Recent guest speaker, Canadian biologist Jean Lauriault, is a man with a profound passion for nature, well-traveled and a species protector. He recently spoke to our participants about the wonders of the Monarch. Mr. Lauriault, who has authored and coauthored several books on biodiversity and tree identification, worked with the Canadian Museum of Nature for over 30 years. For the last 17 years, he has made it his passion and mission to protect the Monarch butterfly.
“This butterfly barely weighs half a gram. Unlike birds, it migrates south alone, covers a distance of 100 kilometres per day, travels from North America to Mexico to hibernate in a specific habitat - and all this without GPS!” said the biologist.

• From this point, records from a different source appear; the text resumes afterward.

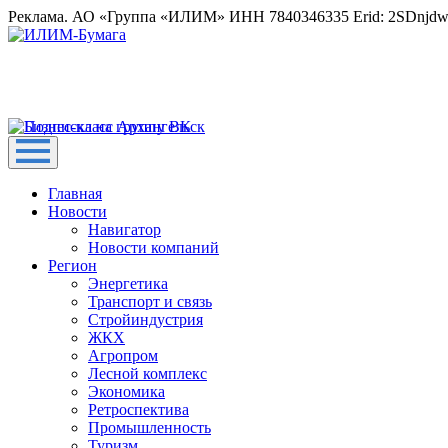
Реклама. АО «Группа «ИЛИМ» ИНН 7840346335 Erid: 2SDnjd
Главная
Новости
Навигатор
Новости компаний
Регион
Энергетика
Транспорт и связь
Стройиндустрия
ЖКХ
Агропром
Лесной комплекс
Экономика
Ретроспектива
Промышленность
Туризм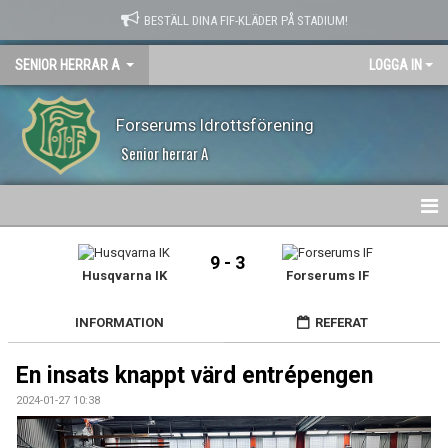
BESTÄLL DINA FIF-KLÄDER PÅ STADIUM!
SENIOR HERRAR A
LOGGA IN
Forserums Idrottsförening
Senior herrar A
HEM
9 - 3
Husqvarna IK
Forserums IF
NYHETER
INFORMATION
REFERAT
KALENDER
En insats knappt värd entrépengen
MATCHER
2024-01-27 10:38
TRUPPEN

It is this spectacular phenomenon of the Monarch butterflies’ migration which so clearly fascinates our guest speaker.
Although now retired, Mr. Lauriault told participants that he still continues his work. Each winter, he travels to Mexico with other researchers and devotees to gain a better understanding of this mysterious butterfly. They climb to isolated forests situated in central Mexico, where Monarch butterflies converge in the millions, to observe them. “Just imagine the number when the tree branches literally bend from the weight of these tiny creatures!” Even so, researchers are well aware that, because of deforestation and climate changes, the number has declined. One of Mr. Landriault’s main objectives is to raise awareness - to protect this species for future generations. “Each species is important on our planet - to not break the cycle.”
Participants had a chance to see samples of the Monarch butterfly, to learn about its unique features, the difference between males and females, its metamorphosis, its food, its predators and the threats that make it vulnerable. Mr. Lauriault concluded: “There are thousands of butterflies in Canada for which we only know the name. It’s now up to you to discover these other species.”

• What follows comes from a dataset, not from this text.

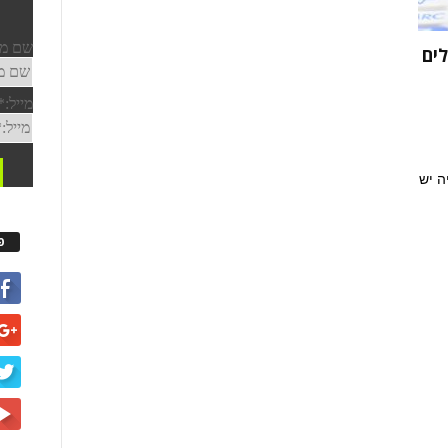
לים
ה יש
פ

Our young ecologists went from discovery to discovery throughout the week. They took part in workshops on agriculture and its impact on the environment, learned how to make eco-friendly soap, explored the flora and fauna on an ecological reserve with nature guides, and so much more. Overall it was an informative and eye-opening week for Canada’s next generation of budding biologists, environmentalists, ecologists, and protectors of our planet.